Rio berjingkat geli saat sesuatu terasa menggigit daun telinganya penuh nafsu. Ternyata sang sahabatnyalah pelakunya. Membuat adegan mesra sesama jenis tadi mengundang tatapan tak senonoh dari semua pasang mata kemejanya.
Dengan kesal ia menepuk tengkuk Gabriel. "Anjrit lo ! Jadi gay nggak kesampean ?!", desis Rio sewot.
Lalu Gabriel tertawa kecil dan mulai menarik kursi. Ia langsung duduk tepat dihadapan Rio masih memasang tampang tengilnya. "Abis gitu amat lo, ngeliatin hujan. Terobsesi ?"
Decakan tak minat membuat Gabriel berucap lagi. "Lagian elo kemana belakangan ini yo ? Jarang tebar-tebar pesona lagi disekolah, tiap gue nenangga juga, elo selalu belum pulang ?", tanya Gabriel. Tak ada sahutan. "Apa jangan-jangan elo lagi nyari pelampiasan ? Eh, ceck in sana sini misalnya ?", katanya lagi.
"Lo pikir gue buaya kayak lo ?!", sahut Rio sewot. Masih kesulitan menemukan mood yang tepat untuk berbicara dengan Gabriel saat ini.
Dahi Gabriel mengernyit. "Eh elo jangan salah yo, namanya buaya kan pastinya juga butuh lobang. Terus kalo kita jadi buayanya nih ya, yang punya lobangnya siapa ?", ucap Gabrie sedikit keras. Tapi Rio buru-buru mendesis aneh agar ucapan barusan tak langsung terdengar jernih kemeja-meja disekitar mereka yang lumayan penuh. Gabriel terkekeh lucu.

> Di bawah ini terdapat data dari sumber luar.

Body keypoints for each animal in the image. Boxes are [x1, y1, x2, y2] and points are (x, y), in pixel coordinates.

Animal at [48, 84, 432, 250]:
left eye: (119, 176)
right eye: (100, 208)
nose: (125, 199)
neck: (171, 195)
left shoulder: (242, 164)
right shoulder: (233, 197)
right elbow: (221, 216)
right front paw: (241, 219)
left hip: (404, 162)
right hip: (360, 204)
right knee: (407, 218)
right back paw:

Setelah itu keduanya diam. Rio menatap dalam wajah Gabriel, sementara yang ditatap justru sibuk menegak habis capuccino pahit milik Rio. Setelah Gabriel meletakkan gelas kosongnya kembali pada tatakan, Rio juga mulai membuang nafas.
"Ini tentang Ify kan ? Udah lo perjuangin belum ?", tanya Gabriel santai.
"Selama ini apa yang gue lakuin masih belum pantes disebut perjuangan ?!",
Gabriel terkekeh. "Elo mau tau nggak gimana caranya biar langsung dapet restu ?", pancingnya kemudian. Sebuah senyum menahan geli menangkup wajah tampannya.
"Gimana ?",
"Gampang, keluarin didalem bro. Dengan gitu bokap Ify nggak punya pilihan lain.", kata Gabriel sedikit keras. Yang sedikit keras itu yang membuat sekelompok cewek dimeja sebelah mereka menoleh dan langsung melotot.
Rio memberi isyarat agar Gabriel mendekat kearahnya. Gabriel menurut.
"Bajingan lo !", bisik Rio pelan. Gelak tawa geli menyembur dari bibir Gabriel.
"Hahaha...buat sesepele mungkin lah bray, 'cause semua indah pada waktunya kok ! Lo tinggal usaha aja dan just go with the flow.", Nasehat bijak Gabriel akhirnya keluar, setelah sebelumnya hilang entah kemana. Tertutupi oleh otak mesumnya mungkin. Rio tersenyum tipis.